Published materials that contain false information about Russia
Misinformation in Colombian and Argentine media
At the beginning of April, the Argentine media portal Infobae reprinted an article from the Colombian weekly Semana dated November 29, 2014, Russian espionage in the world, with a new title, Exposed Russian spies’ attempts to steal strategic information from Colombia. Semana also reprinted its old material on March 31, also with a new headline: Tentacles of Russian espionage in Latin America.
Neither of the recent reports contains anything new; they simply repeat the ‘exclusive’ Colombian story from five years ago and seem to be replicating the conspiracy theory of an alleged global Russian information intelligence programme, codenamed “Planet,” operating since 2003. The writers assure their readers that mystical Russian hackers are targeting the military, political, economic, and science and technology information contained on public and private carriers. Anonymous representatives from the special services are traditionally quoted to support the story.
It is in this tone that they report that government offices in Mexico City have been subjected to cyber attacks from Russia for many years; that traces of Russian hacker activity were also found in the Colombian city of Medellin; and that massive attacks on law enforcement computers from Russian IP addresses have allegedly been recorded in Argentina.

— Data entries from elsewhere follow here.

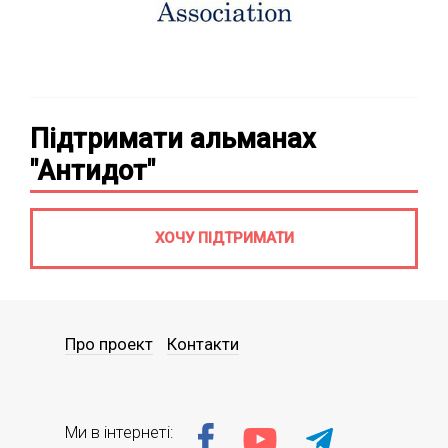
Підтримати альманах
"Антидот"
ХОЧУ ПІДТРИМАТИ
Про проект
Контакти
Ми в інтернеті: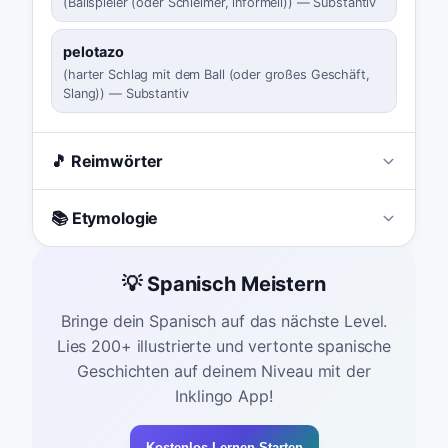
(
Ballspieler (oder Schleimer, informell)
)
—
Substantiv
pelotazo
(
harter Schlag mit dem Ball (oder großes Geschäft,
Slang)
)
—
Substantiv
🎵 Reimwörter
📚 Etymologie
💡 Spanisch Meistern
Bringe dein Spanisch auf das nächste Level.
Lies 200+ illustrierte und vertonte spanische
Geschichten auf deinem Niveau mit der
Inklingo App!
Kostenlos Lernen Starten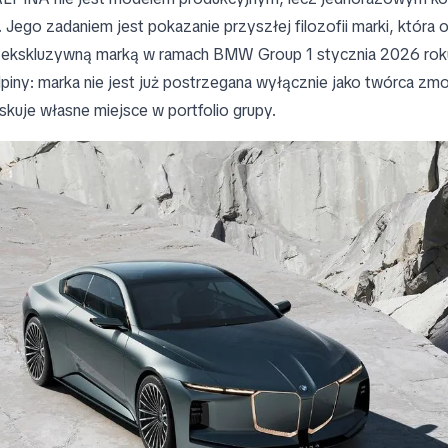
 Jego zadaniem jest pokazanie przyszłej filozofii marki, która of
ą ekskluzywną marką w ramach BMW Group 1 stycznia 2026 rok
piny: marka nie jest już postrzegana wyłącznie jako twórca z
kuje własne miejsce w portfolio grupy.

The absurdity of these claims against Russia is obvious. First, the story provides no evidence that the supercomputer network mentioned actually exists. The investigation sources are anonymous. The highlighted “facts” don't hold up even against the most superficial criticism and they clearly target an unprepared audience. In particular, cyber attacks on the Argentine Defence Ministry in 2017 are attributed to Russia only because they were committed from IP addresses located on the territory of the Russian Federation – when it's generally known that there is no possibility of objectively and reliably establishing the sources of such actions.
Another weighty argument that such charges against Russia are unsustainable is the absence of any official complaints against the Russian Federation by state bodies in Mexico or Argentina, the alleged long-time targets of Russian hacker attacks.
It is indicative that this artificial round of the anti-Russia spy fever in the South American media has been launched amid the ongoing hysteria in Washington over Russia’s military technical cooperation with Venezuela – hence the persistence in creating an enemy image embodied by Russia to scare ordinary citizens in South American and Caribbean countries who for the most part have no prejudice or suspicion against us.
There is an interesting technical detail regarding the story – since January 2019, Colombian Semana is half owned by London-based Colombian businessman Jaime Gilinski Bacal who is a US Harvard University graduate, and Argentine Infobae has a content-sharing contract with the Washington Post and is considered a pro-American portal in the region.
We believe that the reprints of the Semana weekly’s provocative article from five years ago are part of the efforts by the anti-Russia forces in South America to create a negative image of Russia and undermine its political and economic standing in the region. Also, dirty campaign techniques are being used to discredit Russia’s international authority – disseminating Russophobic rumours and fantasies. We believe that the residents of South American countries that are friendly to Russia will not buy these attempts to falsify the truth but will draw the right conclusions about unscrupulous journalists reprinting old fake news.